Wow, am I hearing this right. He must be racist if he calls me white folk. This is a great article from 1995. It also talks about how Obama went to the Million Man March.
www.chicagoreader.com...
Originally posted by Solarskye
reply to post by eric52081
Well if you're white then you are white ( folk ). Now if you're black then you're black ( folk ). What's so racists about that.
Originally posted by Hal9000
Why do you have to start another thread about this?
There are already a half of a dozen threads that cover this subject.
We are getting tired of this.
Originally posted by TheBandit795
And besides.. The people who rared him. His FAMILY, his blood relatives are "white folk".
This thread is totally ridiculous, and is nothing more than another attempt at political baiting.
Originally posted by jamie83
Back on topic, do you think it's acceptable for major political candidates to stereotype people based on their skin color?
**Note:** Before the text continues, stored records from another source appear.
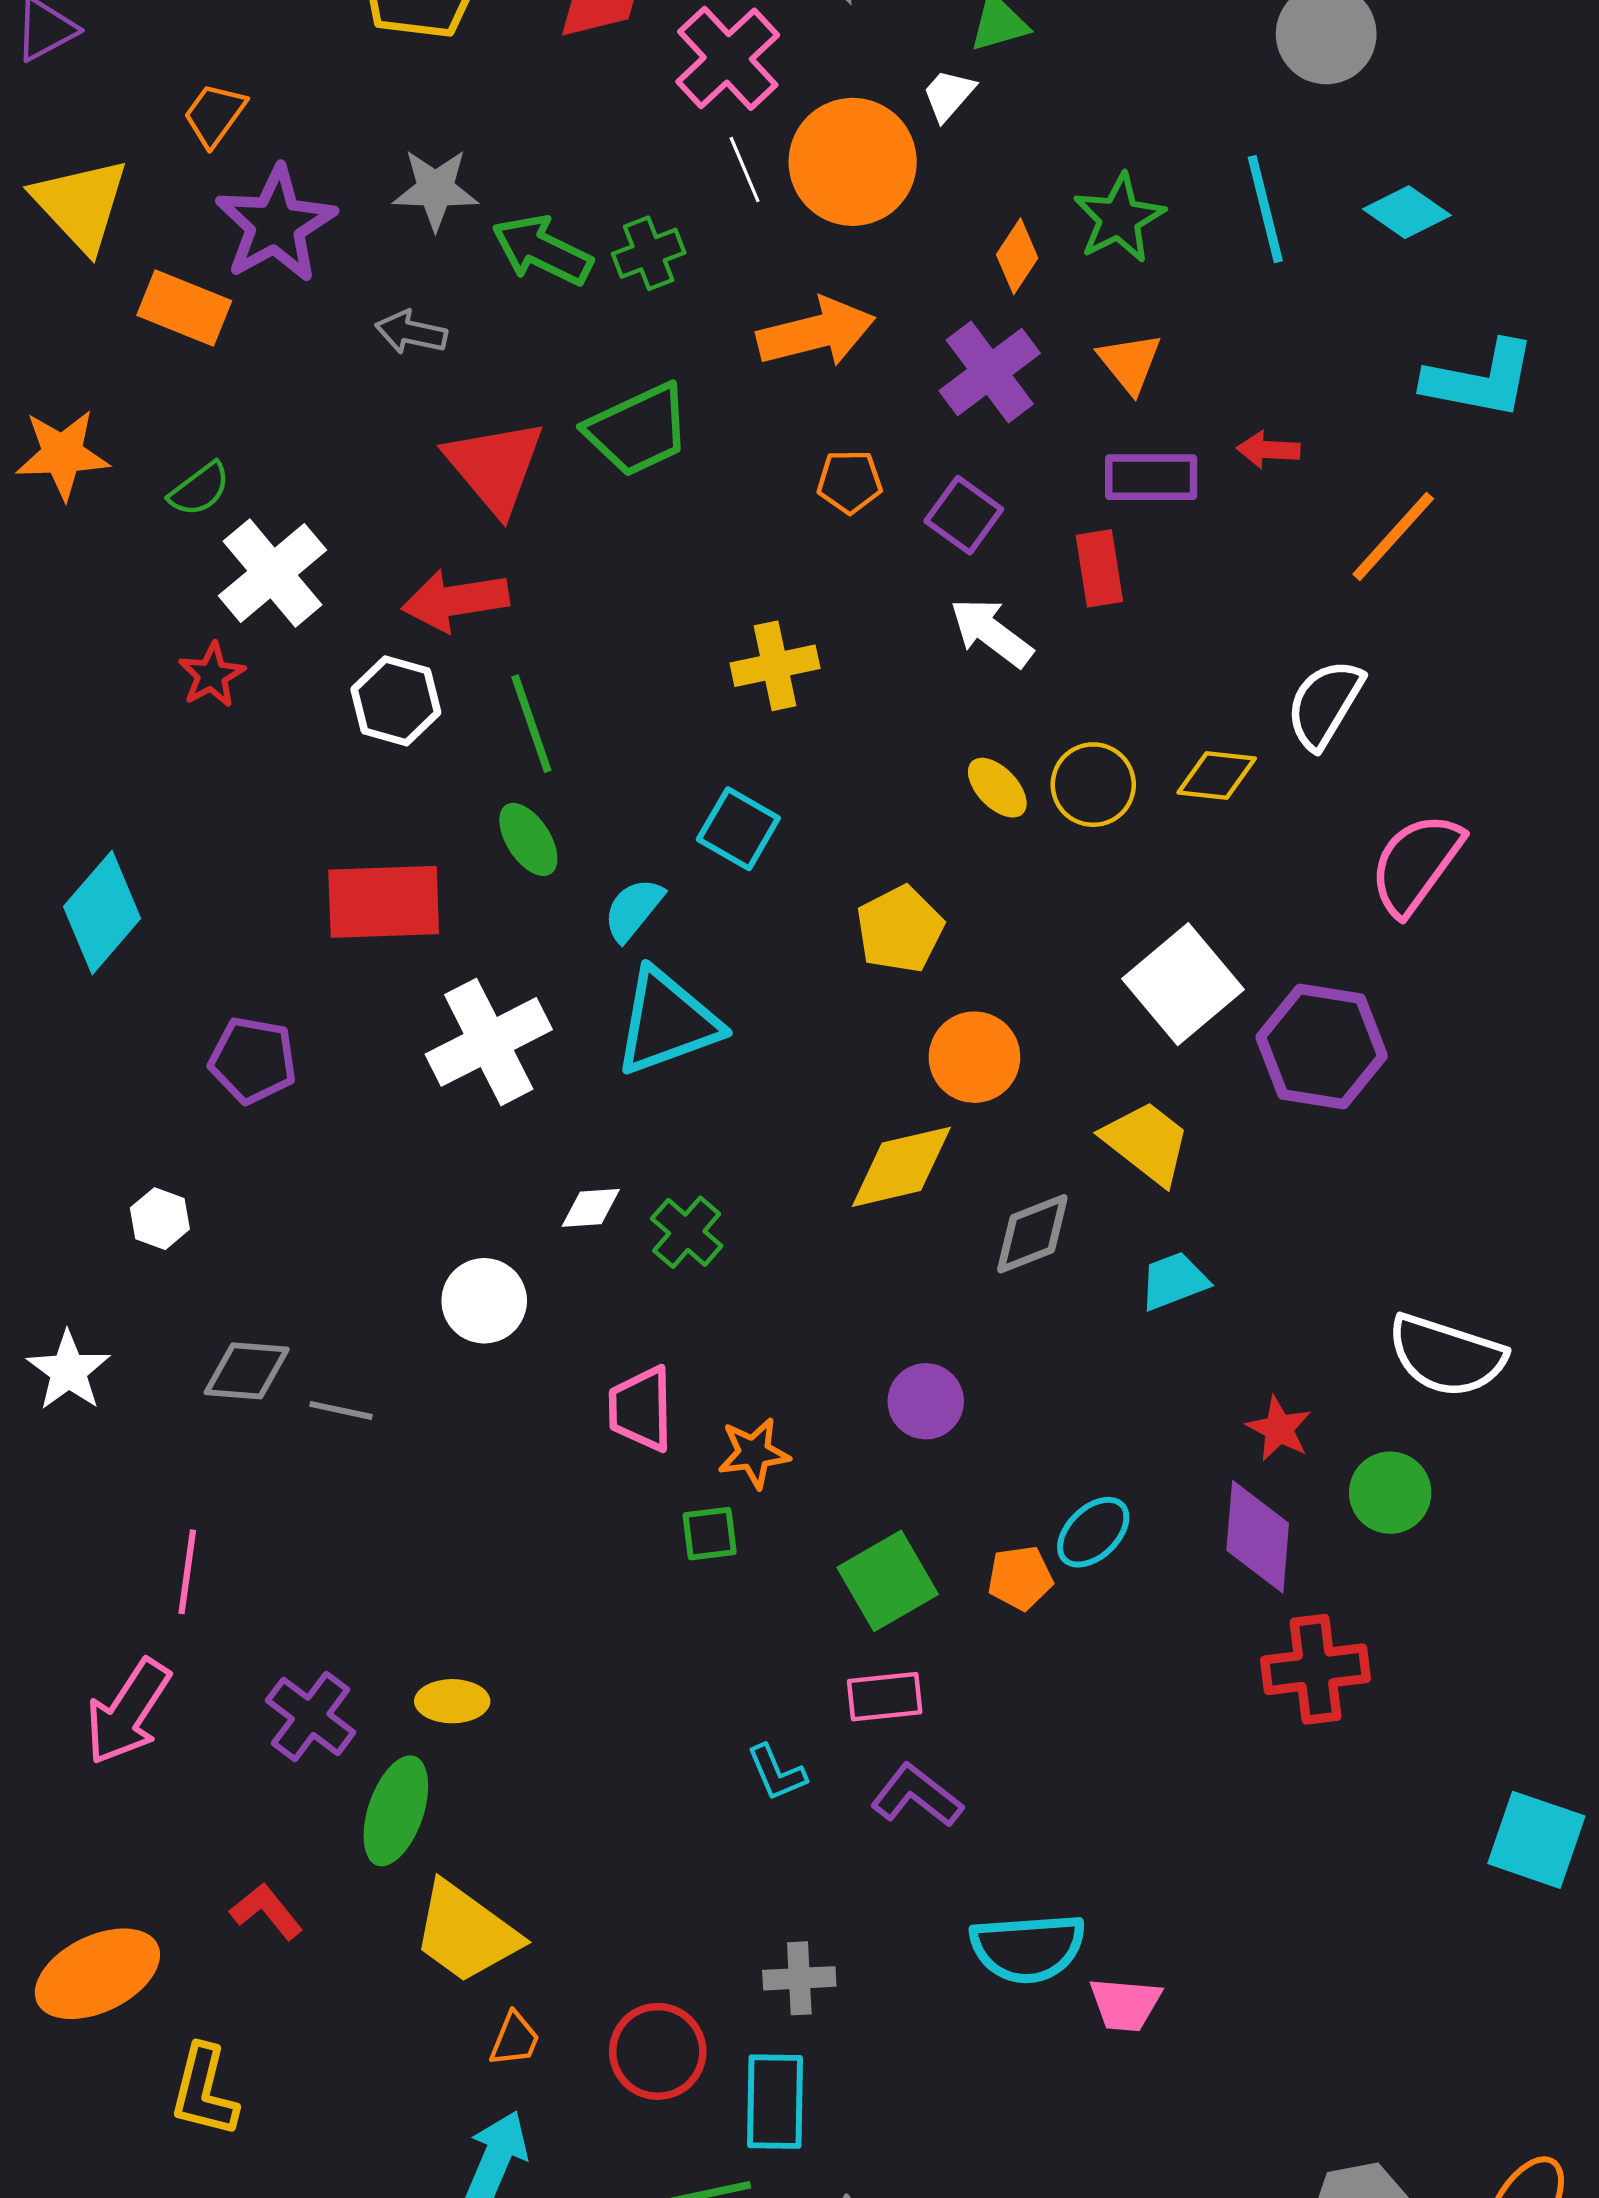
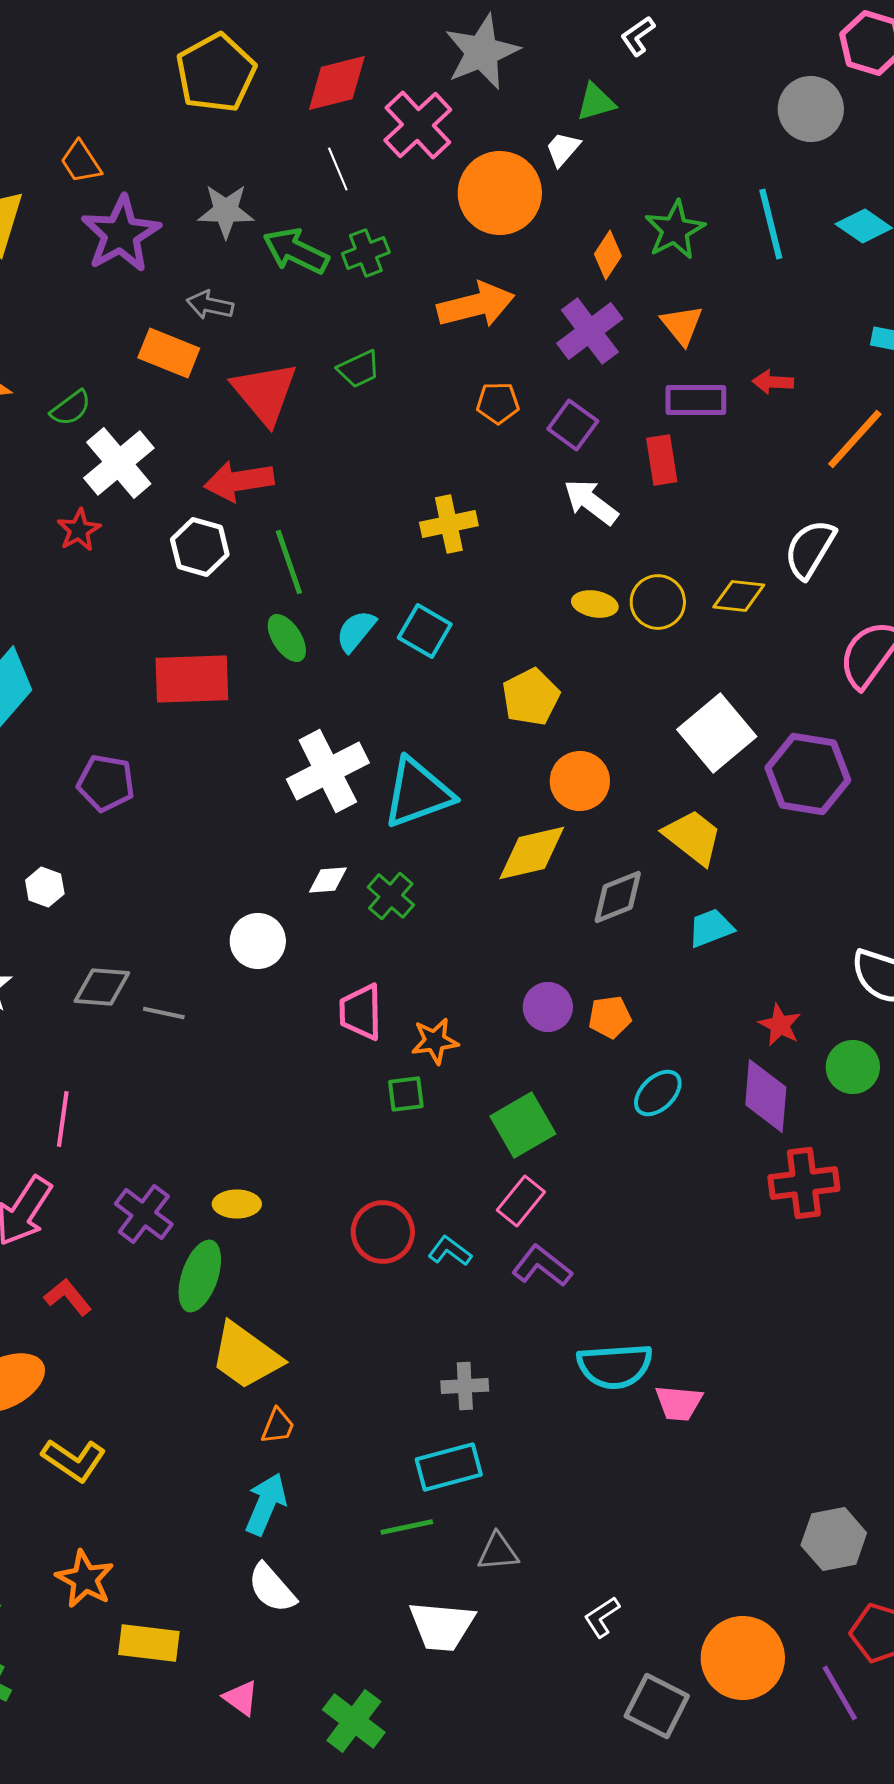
orange trapezoid: (215, 115) -> (81, 162), turned -69
white line: (745, 169) -> (338, 169), moved
orange rectangle: (184, 308) -> (169, 353), moved
green trapezoid: (638, 430) -> (359, 369), size x0.6
yellow ellipse: (997, 788) -> (595, 604), turned -36
cyan semicircle: (633, 909) -> (356, 631), moved
cyan triangle: (667, 1022) -> (418, 793), moved
white cross: (489, 1042) -> (328, 771), moved
orange pentagon: (1020, 1578) -> (610, 1017), moved
pink rectangle: (885, 1697) -> (521, 1201), turned -45
cyan L-shape: (777, 1773) -> (450, 1251), turned 150
red L-shape: (266, 1911) -> (68, 1297), moved
red circle: (658, 2051) -> (383, 1232), moved
yellow L-shape: (204, 2091) -> (74, 1460), turned -70
cyan rectangle: (775, 2102) -> (449, 1467), turned 74

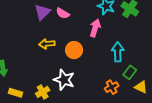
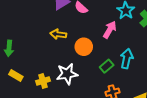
green rectangle: (130, 72) -> (107, 66), moved
white star: (64, 80) -> (67, 74), turned 30

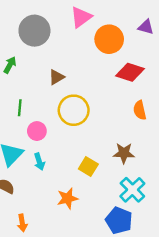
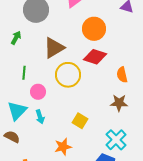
orange circle: (109, 39) -> (94, 29), moved
red diamond: (130, 72) -> (95, 57), moved
brown triangle: (56, 77) -> (54, 48), size x1.6
brown star: (124, 153) -> (119, 103), moved

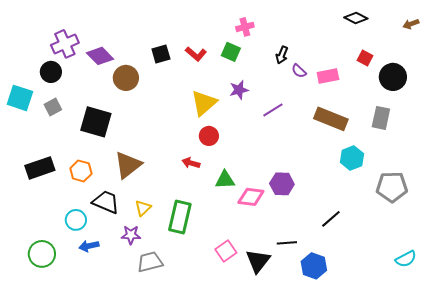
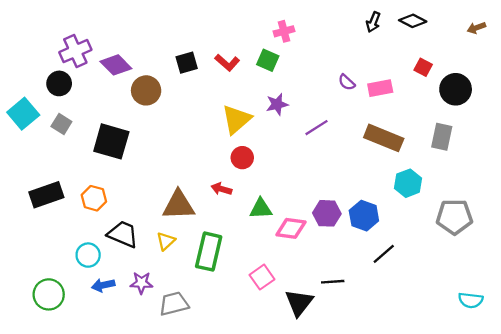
black arrow: (282, 55) -> (373, 22), moved
cyan square: (20, 98) -> (23, 114), turned 32
gray square: (53, 107) -> (61, 124), turned -30
brown triangle: (128, 165) -> (179, 205), moved, turned 36
purple star: (131, 235) -> (141, 283), moved
pink square: (226, 251) -> (262, 277), moved
cyan semicircle: (406, 259) -> (471, 300), turned 35
blue hexagon: (314, 266) -> (364, 216), moved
Originally posted by jamie83
Just don't read the posts, or maybe add something to the discussion. Why do you think the OP would care if you're getting tired of anything?
What I'm getting tired of is ATS members trying to bully people into what they should be posting about.
Back on topic, do you think it's acceptable for major political candidates to stereotype people based on their skin color?
This is from "Audacity of Hope"; "There were enough of us on campus to constitute a tribe, and when it came to hanging out many of us chose to function like a tribe, staying close together, traveling in packs," he wrote. "It remained necessary to prove which side you were on, to show your loyalty to the black masses, to strike out and name names."
When Obama moved back to his grandparents' home in Hawaii, to attend the prestigious Punahou School, he encountered race and class prejudice that would darken his politics even more. At first embarrassed by his race and African name, he soon bonded with the few other African-American students. He quickly learned that integration was a one-way street, with blacks expected to assimilate into a white world that never gave ground. He participated in bitter bull sessions with his buddies on the theme of "how white folks will do you." Obama, who had to reconcile these sentiments with the loving support he had at home from his white mother and grandparents, dismissed much of his buddies' analysis as "the same sloppy thinking" used by racist whites, but he found the racism of whites to be particularly stubborn and obnoxious.
Obama objected when his Punahou basketball coach upbraided the team for losing to "a bunch of 'n-word's." Obama writes that the coach "calmly explained the apparently obvious fact that 'there are black people, and there are 'n-word's. Those guys were 'n-word's.'"
"That's just how white folks will do you," Obama writes. "It wasn't merely the cruelty involved; I was learning that black people could be mean and then some. It was a particular brand of arrogance, an obtuseness in otherwise sane people that brought forth our bitter laughter. It was as if whites didn't know they were being cruel in the first place. Or at least thought you deserving of their scorn."